Trapped in the middle of the 37-km long structure, Kent Holcomb took out his cell phone and started filming as his big rig was rocked back and forth by the strong winds.

Wisely Kent Holcomb didn’t leave his vehicle, but his footage clearly shows the extreme weather conditions including waves crashing against the sides of the bridge.

“I’ve never been so scared in my life. They closed the bridge, and I’m stuck in the middle of it,” Kent Holcomb said on the video.

“You can see by my cord, just how bad this truck is rocking… I’m going to need a drink after this.”

Kent Holcomb was left stranded on the Chesapeake Bay Bridge-Tunnel in Virginia after harsh thunderstorms forced the closure of the bridge

Kent Holcomb was left stranded on the Chesapeake Bay Bridge-Tunnel in Virginia after harsh thunderstorms forced the closure of the bridge

The bridge tunnel is a fixed link crossing the mouth of Chesapeake Bay and connects the Delmarva Peninsula’s Eastern Shore of Virginia with Virginia Beach and the metropolitan area of Hampton Roads, Virginia.

Kent Holcomb was heading home to Hampton Roads from Rhode Island when he ran into the bad weather.

High winds forced crews to close the 23-mile-long bridge tunnel.

“I thought I was going to be able to beat it – and I guess the bridge people thought that too – but that wasn’t the case,” Kent Holcomb told WTKR.
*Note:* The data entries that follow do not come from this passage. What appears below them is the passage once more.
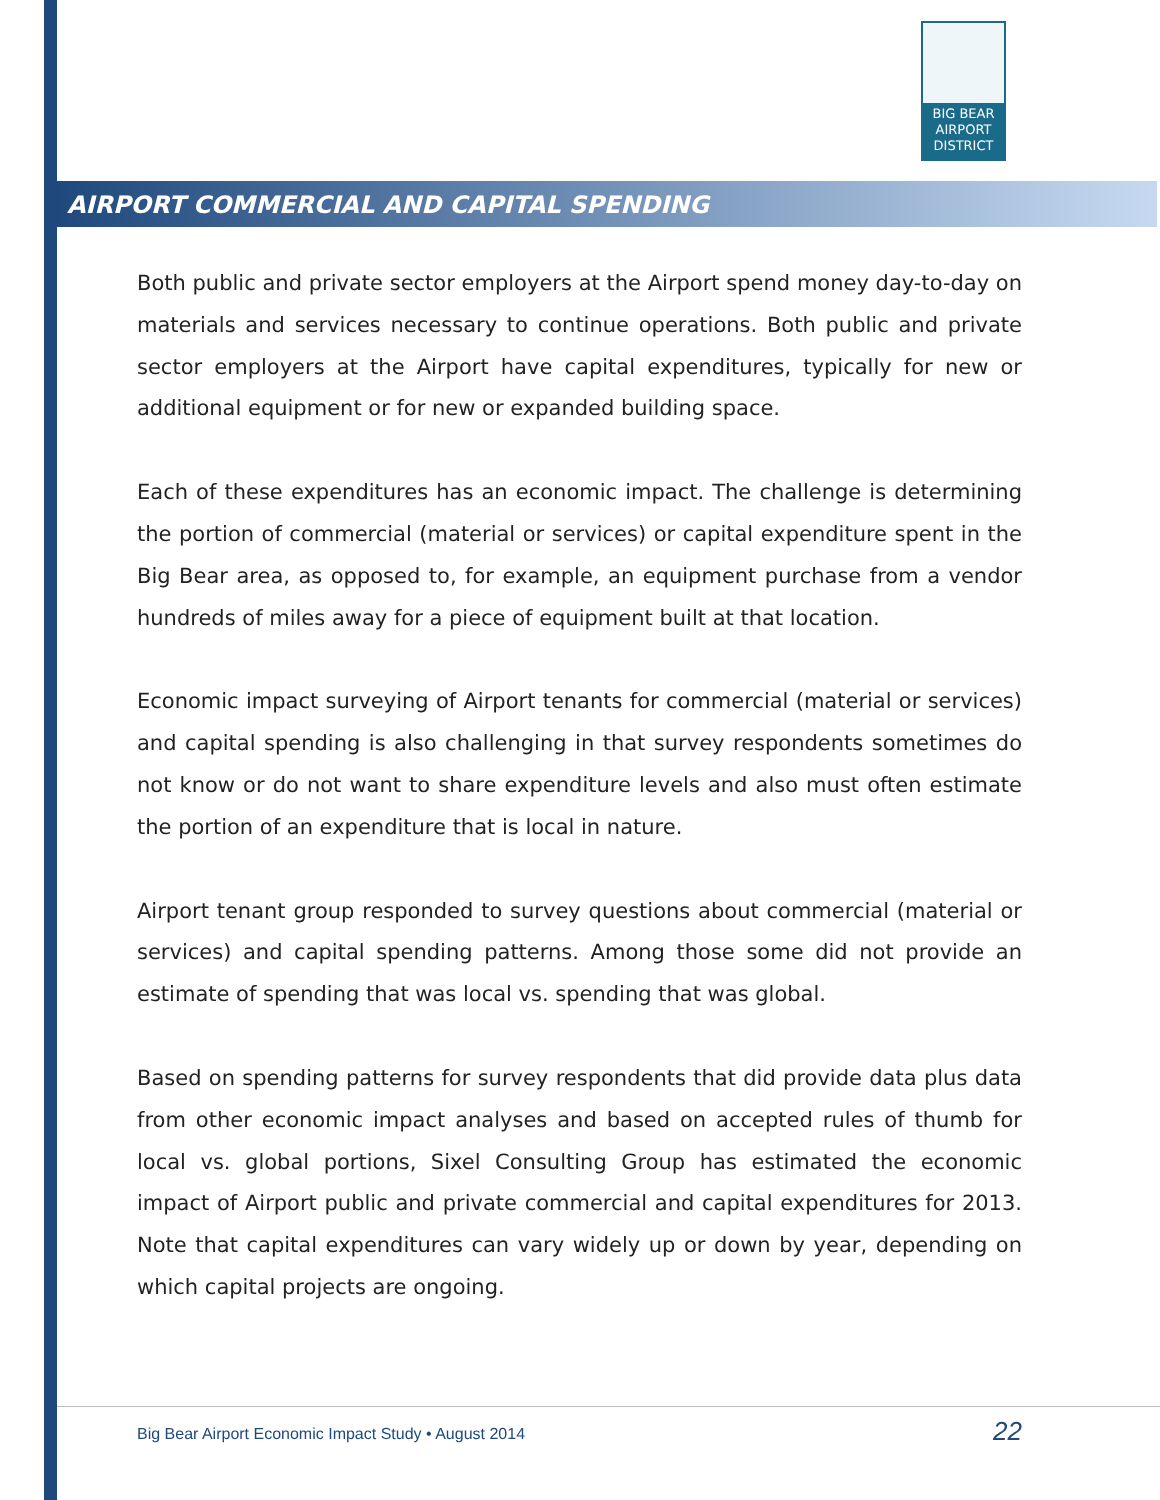BIG BEAR
AIRPORT
DISTRICT
AIRPORT COMMERCIAL AND CAPITAL SPENDING
Both public and private sector employers at the Airport spend money day-to-day on materials and services necessary to continue operations. Both public and private sector employers at the Airport have capital expenditures, typically for new or additional equipment or for new or expanded building space.
Each of these expenditures has an economic impact. The challenge is determining the portion of commercial (material or services) or capital expenditure spent in the Big Bear area, as opposed to, for example, an equipment purchase from a vendor hundreds of miles away for a piece of equipment built at that location.
Economic impact surveying of Airport tenants for commercial (material or services) and capital spending is also challenging in that survey respondents sometimes do not know or do not want to share expenditure levels and also must often estimate the portion of an expenditure that is local in nature.
Airport tenant group responded to survey questions about commercial (material or services) and capital spending patterns. Among those some did not provide an estimate of spending that was local vs. spending that was global.
Based on spending patterns for survey respondents that did provide data plus data from other economic impact analyses and based on accepted rules of thumb for local vs. global portions, Sixel Consulting Group has estimated the economic impact of Airport public and private commercial and capital expenditures for 2013. Note that capital expenditures can vary widely up or down by year, depending on which capital projects are ongoing.
Big Bear Airport Economic Impact Study • August 2014 22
The bridge-tunnel originally combined 19 km of trestle, two 1.6 km long tunnels, four artificial islands, two high-level bridges, approximately 3.2 km of causeway, and 8.9 km of approach roads – crossing the Chesapeake Bay and preserving traffic on the Thimble Shoals and Chesapeake shipping channels.

It replaced vehicle ferry services which operated from South Hampton Roads and from the Virginia Peninsula from the 1930s until completion of the bridge–tunnel in 1964.

The system remains one of only ten bridge-tunnel systems in the world, three of which are located in Hampton Roads, Virginia.